== Given data

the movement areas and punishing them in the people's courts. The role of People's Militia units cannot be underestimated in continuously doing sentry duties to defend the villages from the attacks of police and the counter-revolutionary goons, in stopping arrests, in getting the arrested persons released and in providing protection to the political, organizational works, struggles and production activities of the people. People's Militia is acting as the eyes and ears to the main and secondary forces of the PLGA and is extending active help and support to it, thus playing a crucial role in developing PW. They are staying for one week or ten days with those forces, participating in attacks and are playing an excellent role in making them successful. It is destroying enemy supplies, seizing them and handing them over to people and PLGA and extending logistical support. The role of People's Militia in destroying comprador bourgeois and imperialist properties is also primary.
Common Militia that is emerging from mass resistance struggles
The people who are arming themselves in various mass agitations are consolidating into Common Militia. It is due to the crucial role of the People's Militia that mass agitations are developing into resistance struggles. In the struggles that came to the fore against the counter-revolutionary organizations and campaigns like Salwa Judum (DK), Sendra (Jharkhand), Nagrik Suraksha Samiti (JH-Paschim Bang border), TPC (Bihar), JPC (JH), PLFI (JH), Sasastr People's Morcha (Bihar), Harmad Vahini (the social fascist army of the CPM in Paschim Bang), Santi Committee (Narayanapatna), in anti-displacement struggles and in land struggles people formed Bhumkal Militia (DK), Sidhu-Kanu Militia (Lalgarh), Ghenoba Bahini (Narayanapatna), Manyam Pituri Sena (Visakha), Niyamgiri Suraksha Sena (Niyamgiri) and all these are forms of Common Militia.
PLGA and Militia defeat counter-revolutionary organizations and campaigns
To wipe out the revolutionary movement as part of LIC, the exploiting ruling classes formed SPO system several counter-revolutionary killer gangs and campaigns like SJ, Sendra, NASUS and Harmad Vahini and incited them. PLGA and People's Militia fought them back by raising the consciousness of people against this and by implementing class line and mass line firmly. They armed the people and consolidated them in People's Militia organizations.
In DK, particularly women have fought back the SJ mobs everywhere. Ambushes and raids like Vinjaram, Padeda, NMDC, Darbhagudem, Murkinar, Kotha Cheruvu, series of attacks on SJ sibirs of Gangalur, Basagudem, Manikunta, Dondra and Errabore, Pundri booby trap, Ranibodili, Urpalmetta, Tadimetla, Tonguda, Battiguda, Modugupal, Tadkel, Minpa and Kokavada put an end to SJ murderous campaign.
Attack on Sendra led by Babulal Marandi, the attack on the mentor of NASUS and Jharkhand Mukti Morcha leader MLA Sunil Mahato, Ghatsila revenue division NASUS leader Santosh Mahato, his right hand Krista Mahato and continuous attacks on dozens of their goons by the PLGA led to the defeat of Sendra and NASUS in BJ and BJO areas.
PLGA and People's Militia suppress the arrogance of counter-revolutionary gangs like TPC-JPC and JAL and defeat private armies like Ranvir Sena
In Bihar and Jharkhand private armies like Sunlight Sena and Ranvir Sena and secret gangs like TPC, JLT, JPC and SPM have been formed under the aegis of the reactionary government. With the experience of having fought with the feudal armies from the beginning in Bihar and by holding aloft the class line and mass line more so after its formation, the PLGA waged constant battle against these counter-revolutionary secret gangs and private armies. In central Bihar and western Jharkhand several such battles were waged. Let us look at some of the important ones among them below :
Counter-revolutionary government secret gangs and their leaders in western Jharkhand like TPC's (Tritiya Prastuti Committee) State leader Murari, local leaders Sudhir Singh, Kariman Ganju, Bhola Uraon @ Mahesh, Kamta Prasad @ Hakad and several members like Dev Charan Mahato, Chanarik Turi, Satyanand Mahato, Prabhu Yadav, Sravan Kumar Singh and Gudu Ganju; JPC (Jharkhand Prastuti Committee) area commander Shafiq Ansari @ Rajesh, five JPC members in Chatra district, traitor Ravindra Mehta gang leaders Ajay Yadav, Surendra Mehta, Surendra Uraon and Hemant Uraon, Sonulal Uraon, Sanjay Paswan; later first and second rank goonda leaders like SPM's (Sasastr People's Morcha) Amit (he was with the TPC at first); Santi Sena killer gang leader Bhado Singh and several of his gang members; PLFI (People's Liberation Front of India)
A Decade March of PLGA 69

====

[About this task] Reproduce verbatim the lines above, from the line with "PLGA and People's Militia suppress" through the line with "In Bihar and Jharkhand".

[Result for this exercise]
PLGA and People's Militia suppress the arrogance of counter-revolutionary gangs like TPC-JPC and JAL and defeat private armies like Ranvir Sena
In Bihar and Jharkhand private armies like Sunlight Sena and Ranvir Sena and secret gangs like TPC, JLT, JPC and SPM have been formed under the aegis of the reactionary government. With the experience of having fought with the feudal armies from the beginning in Bihar and by holding aloft the class line and mass line more so after its formation, the PLGA waged constant battle against these counter-revolutionary secret gangs and private armies. In central Bihar and western Jharkhand several such battles were waged. Let us look at some of the important ones among them below :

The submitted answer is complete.